* _Exercise details_:
Look through the lines below, find those with the word "Uruchomienie", and copy them.
START Data
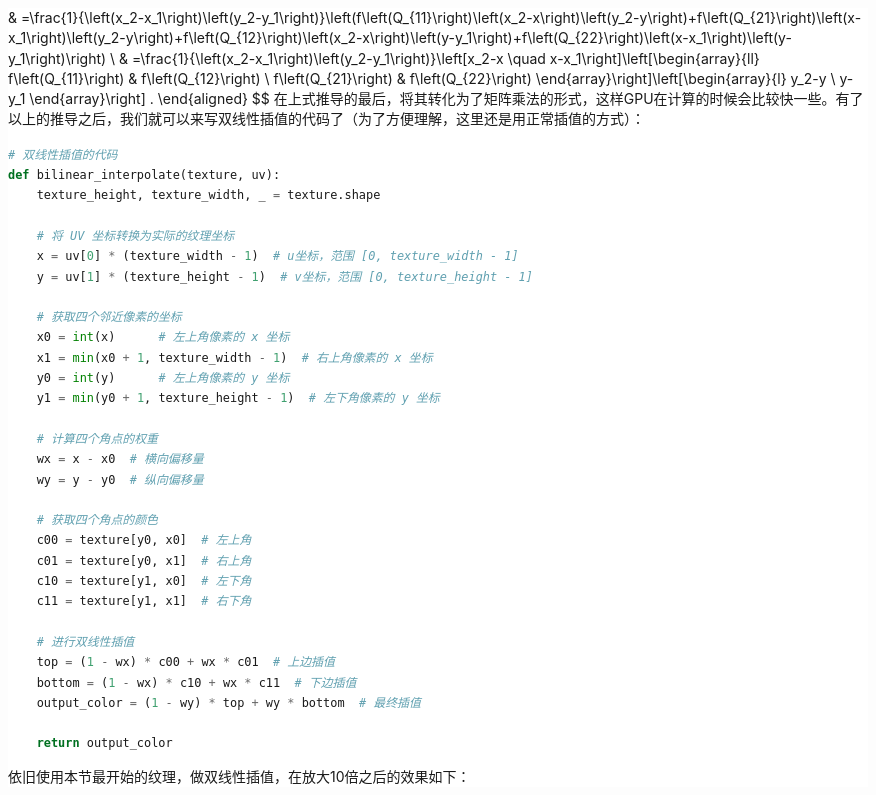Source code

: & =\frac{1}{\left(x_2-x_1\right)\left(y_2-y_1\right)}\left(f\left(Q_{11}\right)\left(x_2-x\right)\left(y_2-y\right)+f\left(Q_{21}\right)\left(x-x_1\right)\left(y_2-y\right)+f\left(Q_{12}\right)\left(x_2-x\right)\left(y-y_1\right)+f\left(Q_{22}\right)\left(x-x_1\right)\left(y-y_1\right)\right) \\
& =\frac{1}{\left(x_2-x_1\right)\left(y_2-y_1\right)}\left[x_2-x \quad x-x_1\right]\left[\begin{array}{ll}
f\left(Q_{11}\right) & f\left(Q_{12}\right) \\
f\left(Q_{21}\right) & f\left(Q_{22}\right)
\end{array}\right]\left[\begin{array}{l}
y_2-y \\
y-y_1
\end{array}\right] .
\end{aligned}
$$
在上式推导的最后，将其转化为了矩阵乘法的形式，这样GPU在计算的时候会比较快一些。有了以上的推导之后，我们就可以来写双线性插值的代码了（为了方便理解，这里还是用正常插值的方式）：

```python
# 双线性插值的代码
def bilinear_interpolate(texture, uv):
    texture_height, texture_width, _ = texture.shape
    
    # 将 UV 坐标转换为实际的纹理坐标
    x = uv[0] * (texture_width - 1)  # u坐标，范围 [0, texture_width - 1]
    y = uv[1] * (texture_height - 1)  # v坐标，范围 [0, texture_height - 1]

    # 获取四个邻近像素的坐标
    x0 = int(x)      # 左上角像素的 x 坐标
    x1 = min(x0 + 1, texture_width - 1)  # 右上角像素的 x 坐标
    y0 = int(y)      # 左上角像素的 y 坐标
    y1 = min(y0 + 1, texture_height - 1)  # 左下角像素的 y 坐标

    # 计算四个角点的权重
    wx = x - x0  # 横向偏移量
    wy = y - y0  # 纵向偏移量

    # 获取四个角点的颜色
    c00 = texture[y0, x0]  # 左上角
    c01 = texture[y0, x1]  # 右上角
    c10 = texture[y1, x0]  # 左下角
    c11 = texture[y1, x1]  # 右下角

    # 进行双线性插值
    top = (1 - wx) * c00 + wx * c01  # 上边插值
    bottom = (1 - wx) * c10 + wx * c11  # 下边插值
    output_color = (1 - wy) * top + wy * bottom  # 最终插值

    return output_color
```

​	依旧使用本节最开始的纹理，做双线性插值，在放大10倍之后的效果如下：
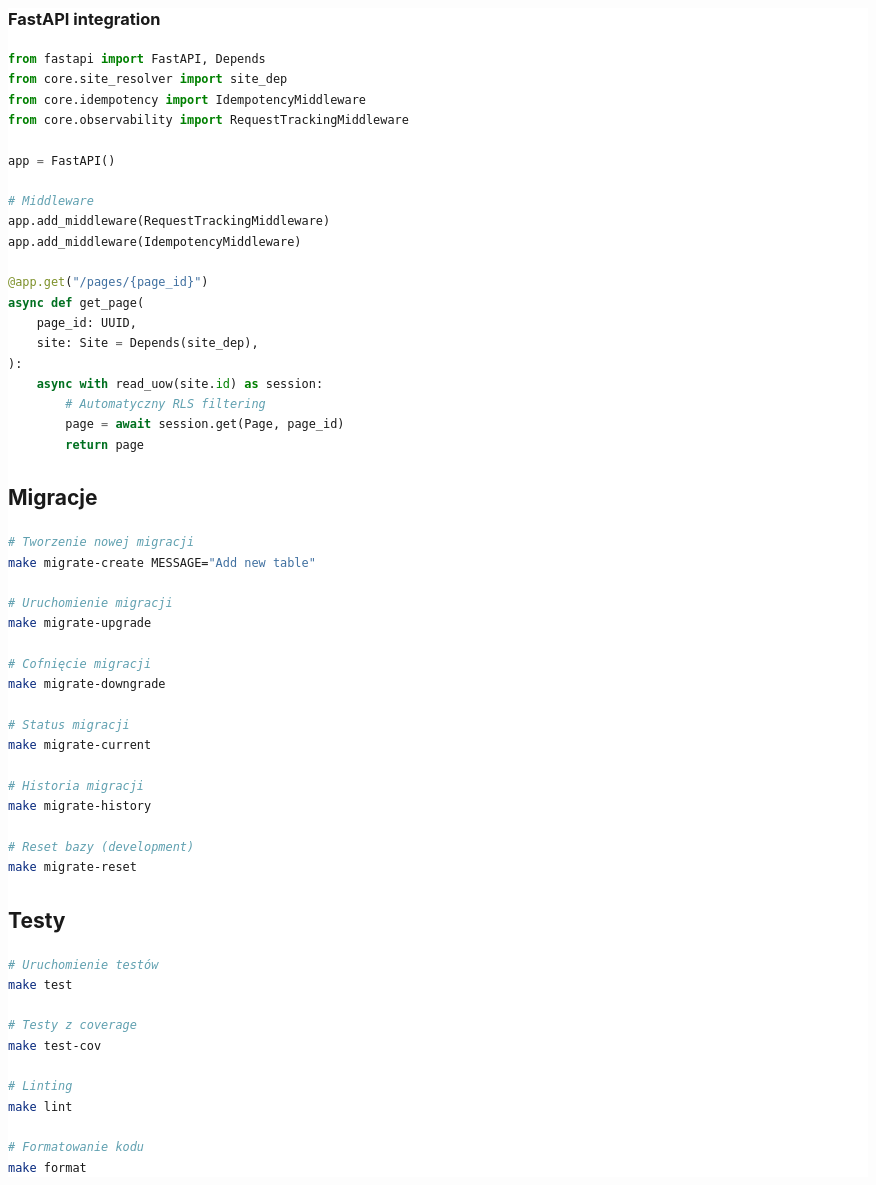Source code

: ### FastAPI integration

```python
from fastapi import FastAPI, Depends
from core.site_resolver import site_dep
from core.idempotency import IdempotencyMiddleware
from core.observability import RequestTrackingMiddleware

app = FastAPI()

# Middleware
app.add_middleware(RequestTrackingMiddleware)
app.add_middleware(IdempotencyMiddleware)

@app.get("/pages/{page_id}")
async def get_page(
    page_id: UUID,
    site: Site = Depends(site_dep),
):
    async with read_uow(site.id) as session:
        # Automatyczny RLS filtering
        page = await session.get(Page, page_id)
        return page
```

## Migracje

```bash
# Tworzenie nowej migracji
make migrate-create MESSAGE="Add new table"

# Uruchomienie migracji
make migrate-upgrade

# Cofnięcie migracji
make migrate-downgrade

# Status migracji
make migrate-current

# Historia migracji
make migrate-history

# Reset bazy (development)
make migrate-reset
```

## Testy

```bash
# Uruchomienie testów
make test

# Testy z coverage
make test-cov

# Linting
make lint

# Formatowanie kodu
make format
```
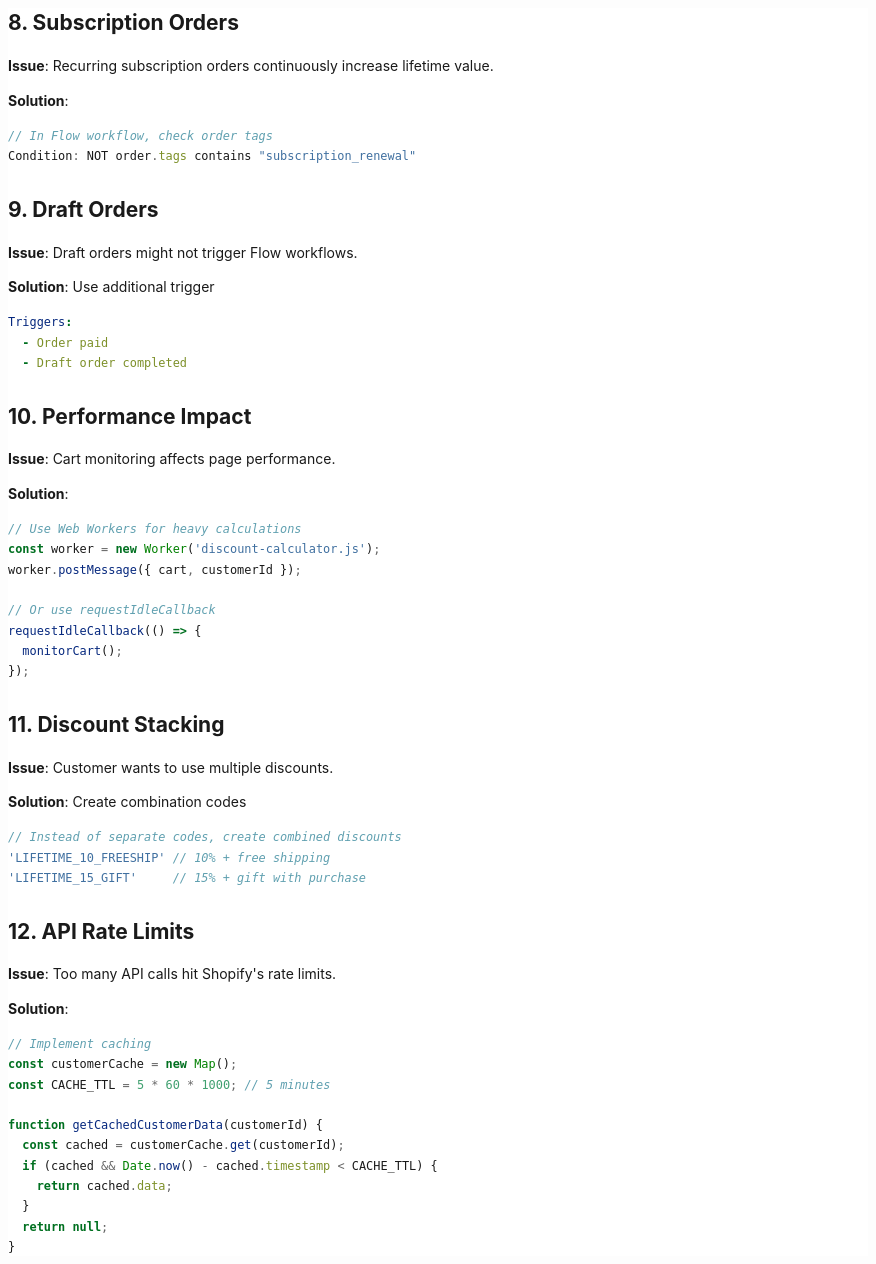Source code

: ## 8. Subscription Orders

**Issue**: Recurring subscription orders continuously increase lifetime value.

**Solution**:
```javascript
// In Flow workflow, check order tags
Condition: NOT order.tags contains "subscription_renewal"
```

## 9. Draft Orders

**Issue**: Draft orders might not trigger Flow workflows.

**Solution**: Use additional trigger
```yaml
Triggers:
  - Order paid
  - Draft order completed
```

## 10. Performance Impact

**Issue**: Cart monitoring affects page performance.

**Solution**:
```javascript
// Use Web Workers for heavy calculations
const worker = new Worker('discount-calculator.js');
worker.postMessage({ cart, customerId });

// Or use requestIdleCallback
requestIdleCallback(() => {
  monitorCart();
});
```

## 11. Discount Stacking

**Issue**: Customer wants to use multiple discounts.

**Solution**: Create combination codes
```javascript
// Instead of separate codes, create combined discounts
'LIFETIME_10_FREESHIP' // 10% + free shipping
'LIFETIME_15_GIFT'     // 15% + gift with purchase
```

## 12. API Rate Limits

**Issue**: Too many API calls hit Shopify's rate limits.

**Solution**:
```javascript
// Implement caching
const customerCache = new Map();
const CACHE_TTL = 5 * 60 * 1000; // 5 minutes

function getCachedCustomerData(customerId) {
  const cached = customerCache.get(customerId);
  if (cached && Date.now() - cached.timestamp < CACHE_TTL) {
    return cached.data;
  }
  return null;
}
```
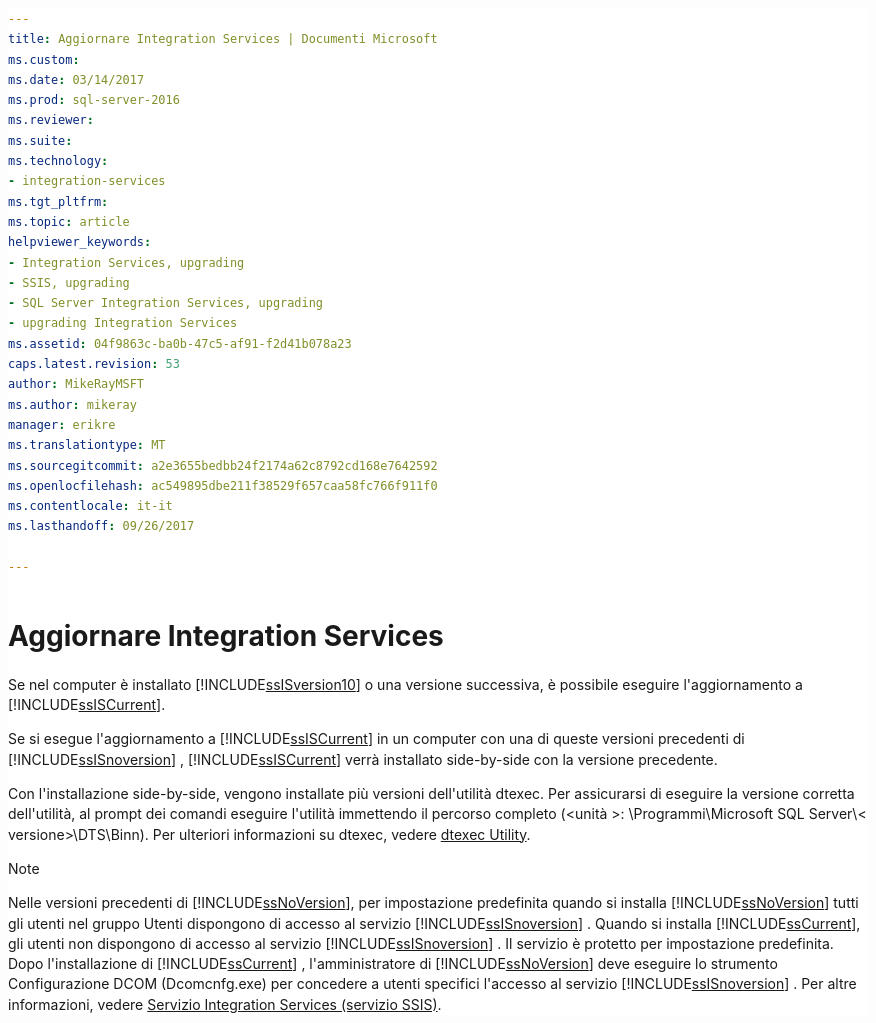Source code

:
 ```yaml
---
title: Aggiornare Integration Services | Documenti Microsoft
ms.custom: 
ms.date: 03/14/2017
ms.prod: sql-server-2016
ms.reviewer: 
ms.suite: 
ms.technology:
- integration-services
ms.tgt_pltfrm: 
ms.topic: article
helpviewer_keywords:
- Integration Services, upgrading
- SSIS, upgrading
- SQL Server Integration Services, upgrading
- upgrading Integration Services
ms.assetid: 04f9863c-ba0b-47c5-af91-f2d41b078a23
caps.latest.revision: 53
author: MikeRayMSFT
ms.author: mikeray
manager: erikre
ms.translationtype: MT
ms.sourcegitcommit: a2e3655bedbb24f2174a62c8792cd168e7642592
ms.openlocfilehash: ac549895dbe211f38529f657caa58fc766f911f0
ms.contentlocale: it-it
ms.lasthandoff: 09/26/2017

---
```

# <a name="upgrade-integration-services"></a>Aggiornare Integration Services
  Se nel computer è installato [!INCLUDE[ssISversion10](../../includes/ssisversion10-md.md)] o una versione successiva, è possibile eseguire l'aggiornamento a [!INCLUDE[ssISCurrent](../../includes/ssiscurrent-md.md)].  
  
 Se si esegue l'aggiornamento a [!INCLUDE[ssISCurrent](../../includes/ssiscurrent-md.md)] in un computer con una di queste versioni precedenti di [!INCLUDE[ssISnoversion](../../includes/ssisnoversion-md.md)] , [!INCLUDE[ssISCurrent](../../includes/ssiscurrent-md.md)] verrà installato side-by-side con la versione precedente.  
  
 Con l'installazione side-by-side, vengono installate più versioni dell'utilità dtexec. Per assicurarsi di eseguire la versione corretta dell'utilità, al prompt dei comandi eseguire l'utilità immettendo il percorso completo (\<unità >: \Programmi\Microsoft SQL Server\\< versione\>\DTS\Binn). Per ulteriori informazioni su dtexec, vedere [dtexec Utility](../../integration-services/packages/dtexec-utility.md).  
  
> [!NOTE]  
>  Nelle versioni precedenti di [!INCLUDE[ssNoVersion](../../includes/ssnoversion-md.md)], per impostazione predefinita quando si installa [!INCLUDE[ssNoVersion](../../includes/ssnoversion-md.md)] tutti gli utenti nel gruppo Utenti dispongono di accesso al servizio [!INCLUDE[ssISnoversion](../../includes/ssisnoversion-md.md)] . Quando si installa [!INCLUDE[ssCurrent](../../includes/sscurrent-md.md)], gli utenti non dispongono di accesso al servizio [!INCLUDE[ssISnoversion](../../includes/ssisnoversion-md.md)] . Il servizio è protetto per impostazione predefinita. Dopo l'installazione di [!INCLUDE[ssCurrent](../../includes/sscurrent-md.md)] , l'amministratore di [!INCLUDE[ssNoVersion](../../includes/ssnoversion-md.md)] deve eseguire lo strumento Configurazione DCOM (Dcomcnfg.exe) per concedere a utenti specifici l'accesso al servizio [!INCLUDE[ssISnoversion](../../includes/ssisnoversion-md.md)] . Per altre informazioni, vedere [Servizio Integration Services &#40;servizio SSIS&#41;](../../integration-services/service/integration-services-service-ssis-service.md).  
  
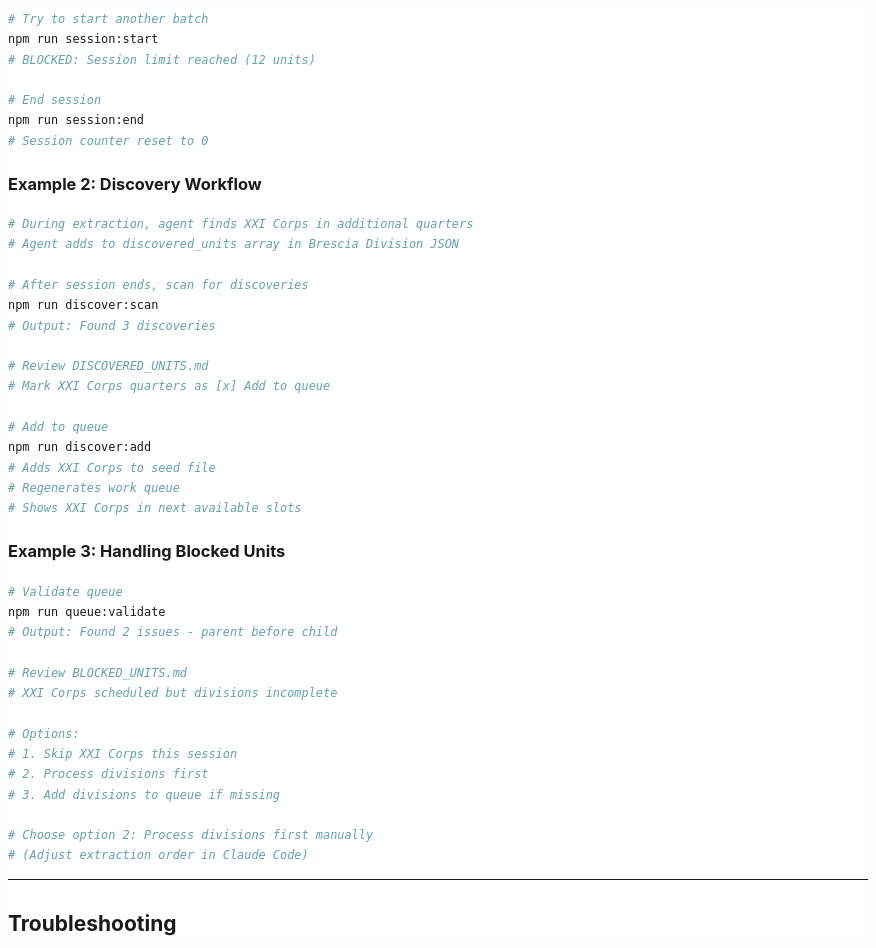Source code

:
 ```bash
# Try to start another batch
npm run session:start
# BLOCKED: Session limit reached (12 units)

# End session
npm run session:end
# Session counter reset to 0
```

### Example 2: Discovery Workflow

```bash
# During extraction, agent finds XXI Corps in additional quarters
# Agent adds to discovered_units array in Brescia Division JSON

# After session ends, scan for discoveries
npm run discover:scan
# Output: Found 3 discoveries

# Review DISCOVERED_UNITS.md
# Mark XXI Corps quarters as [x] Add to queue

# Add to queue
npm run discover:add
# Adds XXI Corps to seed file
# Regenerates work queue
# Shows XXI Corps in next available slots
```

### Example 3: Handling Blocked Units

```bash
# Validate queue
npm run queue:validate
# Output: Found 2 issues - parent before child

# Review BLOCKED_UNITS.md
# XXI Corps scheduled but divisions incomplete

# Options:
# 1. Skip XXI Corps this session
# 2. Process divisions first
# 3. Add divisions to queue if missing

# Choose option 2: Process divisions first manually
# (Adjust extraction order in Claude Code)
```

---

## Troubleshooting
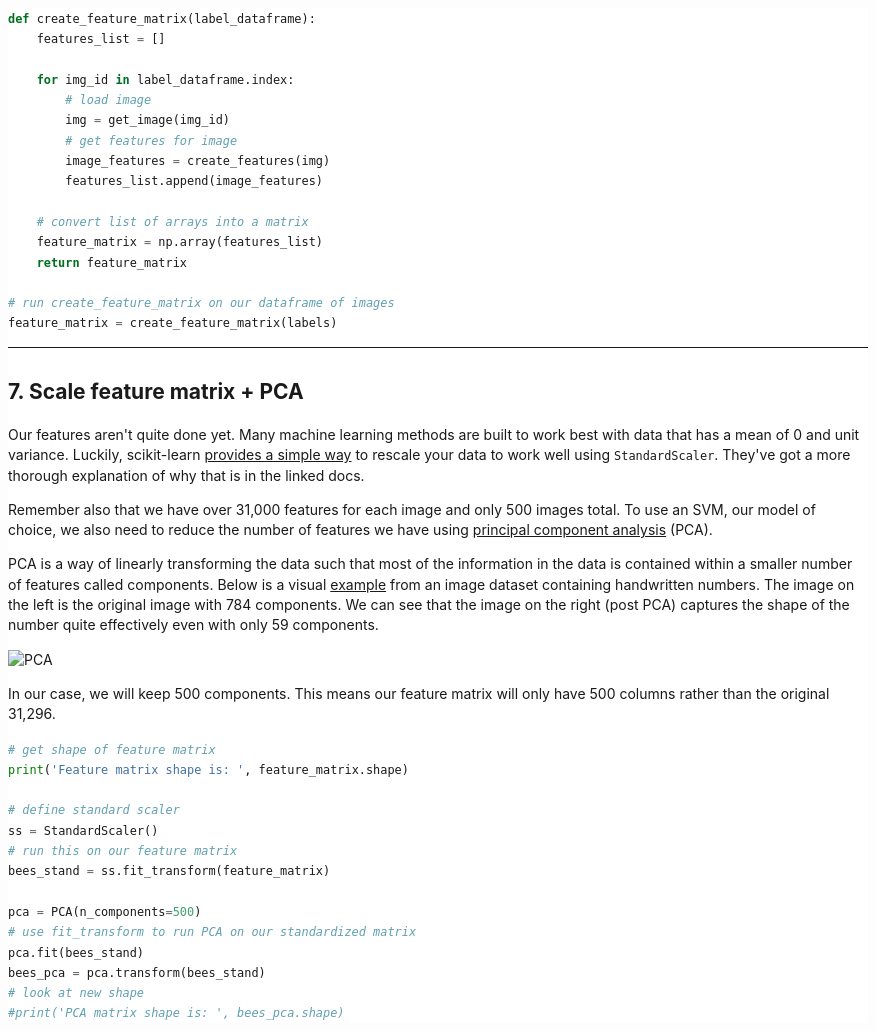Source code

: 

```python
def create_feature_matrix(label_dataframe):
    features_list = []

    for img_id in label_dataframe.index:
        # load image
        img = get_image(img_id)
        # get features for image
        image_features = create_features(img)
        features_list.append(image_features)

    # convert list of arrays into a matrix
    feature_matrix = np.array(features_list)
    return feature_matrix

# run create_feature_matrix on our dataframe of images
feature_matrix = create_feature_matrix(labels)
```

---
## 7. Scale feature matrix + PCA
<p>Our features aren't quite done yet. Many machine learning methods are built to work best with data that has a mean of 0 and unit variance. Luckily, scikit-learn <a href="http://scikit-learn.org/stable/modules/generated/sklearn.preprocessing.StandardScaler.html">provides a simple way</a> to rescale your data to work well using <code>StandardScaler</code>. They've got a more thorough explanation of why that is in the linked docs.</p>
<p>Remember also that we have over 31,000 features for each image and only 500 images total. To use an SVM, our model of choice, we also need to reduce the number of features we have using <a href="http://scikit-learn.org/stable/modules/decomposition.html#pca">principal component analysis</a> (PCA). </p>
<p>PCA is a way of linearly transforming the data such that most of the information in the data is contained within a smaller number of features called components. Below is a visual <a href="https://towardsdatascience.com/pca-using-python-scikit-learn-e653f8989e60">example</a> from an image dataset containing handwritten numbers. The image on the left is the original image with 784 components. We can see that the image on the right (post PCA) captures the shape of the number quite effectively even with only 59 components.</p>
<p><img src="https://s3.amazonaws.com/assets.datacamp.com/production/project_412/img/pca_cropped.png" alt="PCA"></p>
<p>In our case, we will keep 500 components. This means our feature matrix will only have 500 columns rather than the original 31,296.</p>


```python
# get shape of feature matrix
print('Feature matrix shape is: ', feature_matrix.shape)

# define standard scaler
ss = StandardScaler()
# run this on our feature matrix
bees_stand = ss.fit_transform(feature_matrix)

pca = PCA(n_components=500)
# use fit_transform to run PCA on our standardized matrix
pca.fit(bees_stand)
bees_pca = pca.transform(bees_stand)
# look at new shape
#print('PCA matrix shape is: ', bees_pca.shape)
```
END Data
* _Final answer_:
# Uruchomienie migracji
# Uruchomienie testów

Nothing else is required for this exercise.